Here's a thought experiment:
Cost of one (1) acoustic switch to turn off oil well in case of an accident: $500,000.
Cost of cleanup of entire Gulf of Mexico and related shorelines: $???,000,000.
Where do you think the money will come from to pay for this disaster's cleanup? Because, BP, like all of those other charitable, philanthropic and eco-friendly oil companies, would NEVER think of raising prices to cover their own azzes in this.
But, over here, well... it was deemed too expensive by BP.
Do a google search for 'acoustic switch' or 'lax offshore drilling regulatory oversight'. I can't be responsible if you start punching your computer monitor.
speechless. 500K is too much money?? thats a joke. This is a criminal act
"Friends don't let friends roll around in trash cans" - OSO Steve
"When a drill rig is drilling a well, there is always a device called a BOP, (Blow out Preventor) on the seabed on top of the well. This is a large unit weighting tens of tons that is a safety device to close in the well if there is a problem. It is connected to the drill rig control systems, especially the emergency systems. If there is a rig emergency, or if someone hits an emergency shut down button on the drill rig, then the BOP will close and lock in the pressure in the well. In this way the oil or gas is not allowed to release. The valves on the BOP are controlled by hydraulic fluid under pressure. Part of it design is that loss of pressure will automatically close the valves and shut in the well.
An acoustic switch is like a remote closure device for wells being drilled. If it cannot be commanded to close from the rig, then they can trigger the acoustic switch from the surface which sends a signal to the BOP as a low frequency sound frequency to close. The cost of an acoustic switch is in the order of US$500,000.
In the case of the recent rig fire in Gulf of Mexico, it appears that the collapse of the riser structure from the seabed to the rig crimped shut the hydraulic lines to the BOP and so it did not close as it should have. They tried to close it manually with an ROV but were not able to. Possibly there was a drill pipe joint right in the point in the BOP where it would normally cut through the drill pipe to seal the well.
That being the case, it is unlikely an acoustic switch would have made any difference. In fact, there has to my knowledge never been in instance where an acoutic switch has been used to shut a well. It has always been shut successfully by the rig systems before that became necessary.

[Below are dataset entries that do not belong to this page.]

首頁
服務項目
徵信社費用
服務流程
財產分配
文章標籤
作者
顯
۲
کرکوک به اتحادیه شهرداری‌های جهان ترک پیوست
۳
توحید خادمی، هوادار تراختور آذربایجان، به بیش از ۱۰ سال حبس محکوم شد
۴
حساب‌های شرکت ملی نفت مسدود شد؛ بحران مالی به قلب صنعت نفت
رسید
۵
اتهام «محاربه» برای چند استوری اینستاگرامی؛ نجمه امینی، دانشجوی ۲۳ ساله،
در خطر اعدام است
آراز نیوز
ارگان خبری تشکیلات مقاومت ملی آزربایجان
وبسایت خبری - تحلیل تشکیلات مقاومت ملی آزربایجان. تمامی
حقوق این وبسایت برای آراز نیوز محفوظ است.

The reason that it has never been made mandatory in US rigs is that the oil lobby in US is very powerfull, and they have lobbyed that it is not necessary. There are arguments both ways, but it comes down to cost, and the fact that US oil industry routinely makes dollars more important than lives or the environment, despite the great things they say about health, safety and environment. Governments such as Norway are far more genuine in their concern and protection in these matters."